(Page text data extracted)
+ + + + + + +

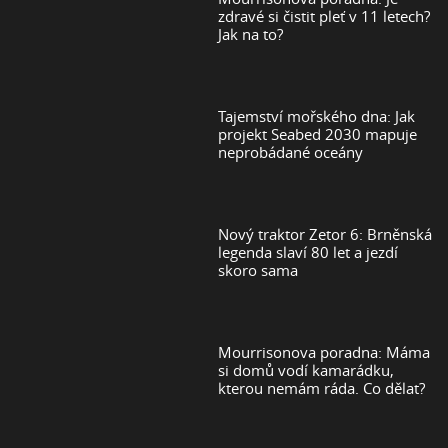
zdravé si čistit pleť v 11 letech?
Jak na to?
Tajemství mořského dna: Jak
projekt Seabed 2030 mapuje
neprobádané oceány
Nový traktor Zetor 6: Brněnská
legenda slaví 80 let a jezdí
skoro sama
Mourrisonova poradna: Máma
si domů vodí kamarádku,
kterou nemám ráda. Co dělat?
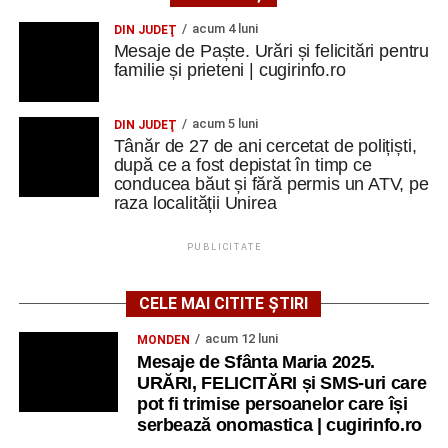
acum 4 luni
DIN JUDEŢ
Mesaje de Paște. Urări și felicitări pentru
familie și prieteni | cugirinfo.ro
acum 5 luni
DIN JUDEŢ
Tânăr de 27 de ani cercetat de polițiști,
după ce a fost depistat în timp ce
conducea băut și fără permis un ATV, pe
raza localității Unirea
PUBLICITATE
CELE MAI CITITE ȘTIRI
acum 12 luni
MONDEN
Mesaje de Sfânta Maria 2025.
URĂRI, FELICITĂRI și SMS-uri care
pot fi trimise persoanelor care își
serbează onomastica | cugirinfo.ro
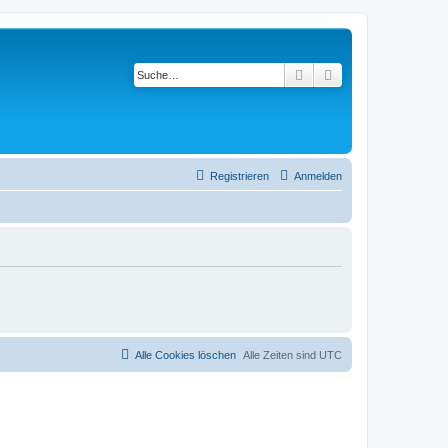
Suche
Erweiterte Suche
Registrieren
Anmelden
Alle Cookies löschen
Alle Zeiten sind
UTC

+ + + + + + +

Update the text of these records by putting "LOCAL" wherever "DIN JUDEŢ" appears, and leave everything else unchanged. Give only the text, without the pictures.

Exercise answer ->
zdravé si čistit pleť v 11 letech?
Jak na to?
Tajemství mořského dna: Jak
projekt Seabed 2030 mapuje
neprobádané oceány
Nový traktor Zetor 6: Brněnská
legenda slaví 80 let a jezdí
skoro sama
Mourrisonova poradna: Máma
si domů vodí kamarádku,
kterou nemám ráda. Co dělat?
acum 4 luni
LOCAL
Mesaje de Paște. Urări și felicitări pentru
familie și prieteni | cugirinfo.ro
acum 5 luni
LOCAL
Tânăr de 27 de ani cercetat de polițiști,
după ce a fost depistat în timp ce
conducea băut și fără permis un ATV, pe
raza localității Unirea
PUBLICITATE
CELE MAI CITITE ȘTIRI
acum 12 luni
MONDEN
Mesaje de Sfânta Maria 2025.
URĂRI, FELICITĂRI și SMS-uri care
pot fi trimise persoanelor care își
serbează onomastica | cugirinfo.ro
Suche
Erweiterte Suche
Registrieren
Anmelden
Alle Cookies löschen
Alle Zeiten sind
UTC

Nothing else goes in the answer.